CO₂ and CH₄ budgets and global warming potential modifications in Sphagnum-dominated peat mesocosms invaded by Molinia caerulea

Abstract. Plant communities play a key role in regulating greenhouse gas (GHG) emissions in peatland ecosystems and therefore in their ability to act as carbon (C) sinks. However, in response to global change, a shift from Sphagnum to vascular plant-dominated peatlands may occur, with a potential alteration in their C-sink function. To investigate how the main GHG fluxes (CO₂ and CH₄) are affected by a plant community change (shift from dominance of Sphagnum mosses to vascular plants, i.e. Molinia caerulea), a mesocosm experiment was set up.
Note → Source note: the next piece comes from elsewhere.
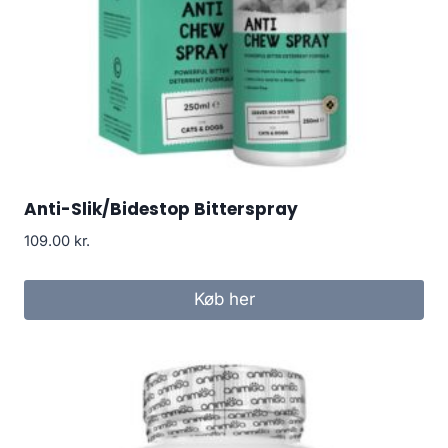
Anti-Slik/Bidestop Bitterspray
109.00
kr.
Køb her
Gross primary production (GPP), ecosystem respiration (ER) and CH₄ emission models were used to estimate the annual C balance and global warming potential under both vegetation covers. While the ER and CH₄ emission models estimated an output of, respectively, 376 and 7 gC m⁻² y⁻¹ in Sphagnum mesocosms, this reached 1018 and 33 gC m⁻² y⁻¹ in mesocosms with Sphagnum rubellum and Molinia caerulea. Annual modelled GPP was estimated at −414 and −1273 gC m⁻² y⁻¹ in Sphagnum and Sphagnum + Molinia plots, respectively, leading to an annual CO₂ and CH₄ budget of −30 gC m⁻² y⁻¹ in Sphagnum plots and of −223 gC m⁻² y⁻¹ in Sphagnum + Molinia ones (i.e., a C-sink). Even if, CH₄ emissions accounted for a small part of the gaseous C efflux (ca. 3 %), their global warming potential value makes both plant communities have a climate warming effect. The shift of vegetation from Sphagnum mosses to Molinia caerulea seems beneficial for C sequestration at a gaseous level. However, roots and litters of Molinia caerulea could provide substrates for C emissions that were not taken into account in the short measurement period studied here.